==== AVAILABLE RECORDS

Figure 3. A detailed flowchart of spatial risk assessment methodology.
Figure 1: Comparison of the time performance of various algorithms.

========
==== AVAILABLE RECORDS

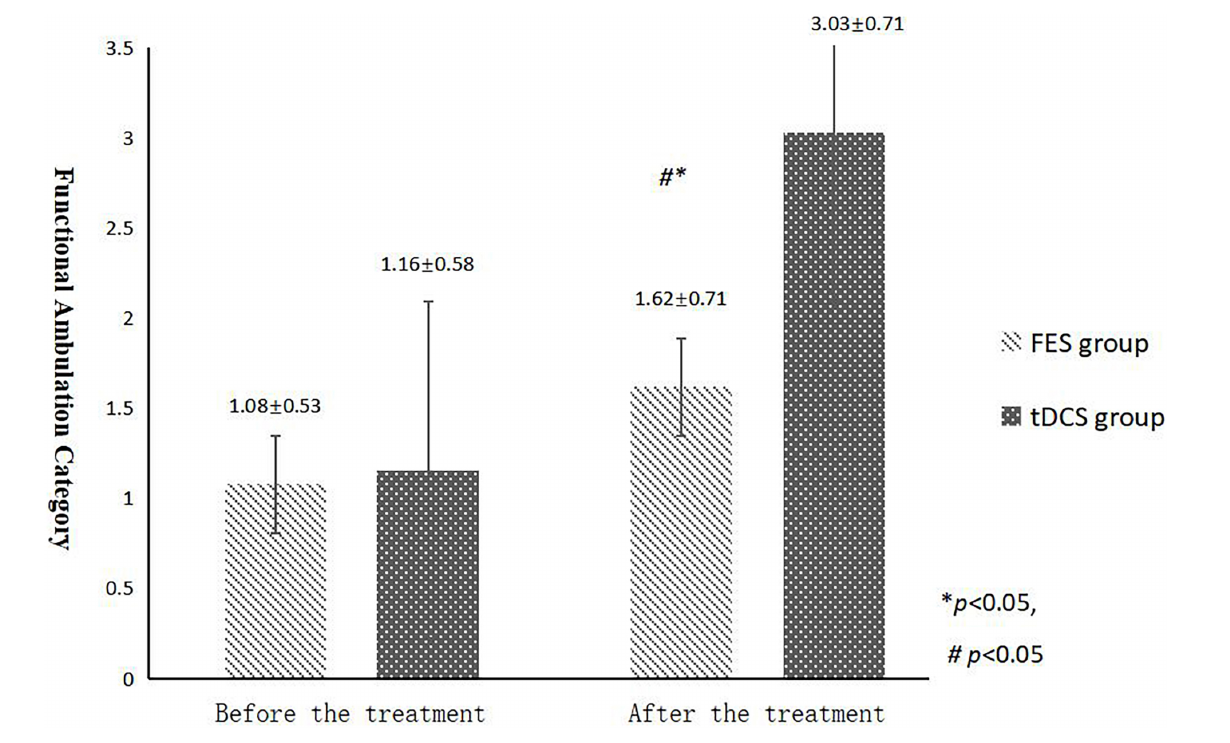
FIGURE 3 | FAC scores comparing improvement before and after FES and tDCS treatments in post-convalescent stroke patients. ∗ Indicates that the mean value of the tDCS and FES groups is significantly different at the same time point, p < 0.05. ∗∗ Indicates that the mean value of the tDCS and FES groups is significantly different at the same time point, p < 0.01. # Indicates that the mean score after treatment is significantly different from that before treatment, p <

========

**WORK INSTRUCTIONS:** The lines above from the one containing "Figure 3. A" through the one containing "Figure 1: Comparison" are to be set down exactly, and no others.

**EXPECTED ANSWER:**
Figure 3. A detailed flowchart of spatial risk assessment methodology.
Figure 1: Comparison of the time performance of various algorithms.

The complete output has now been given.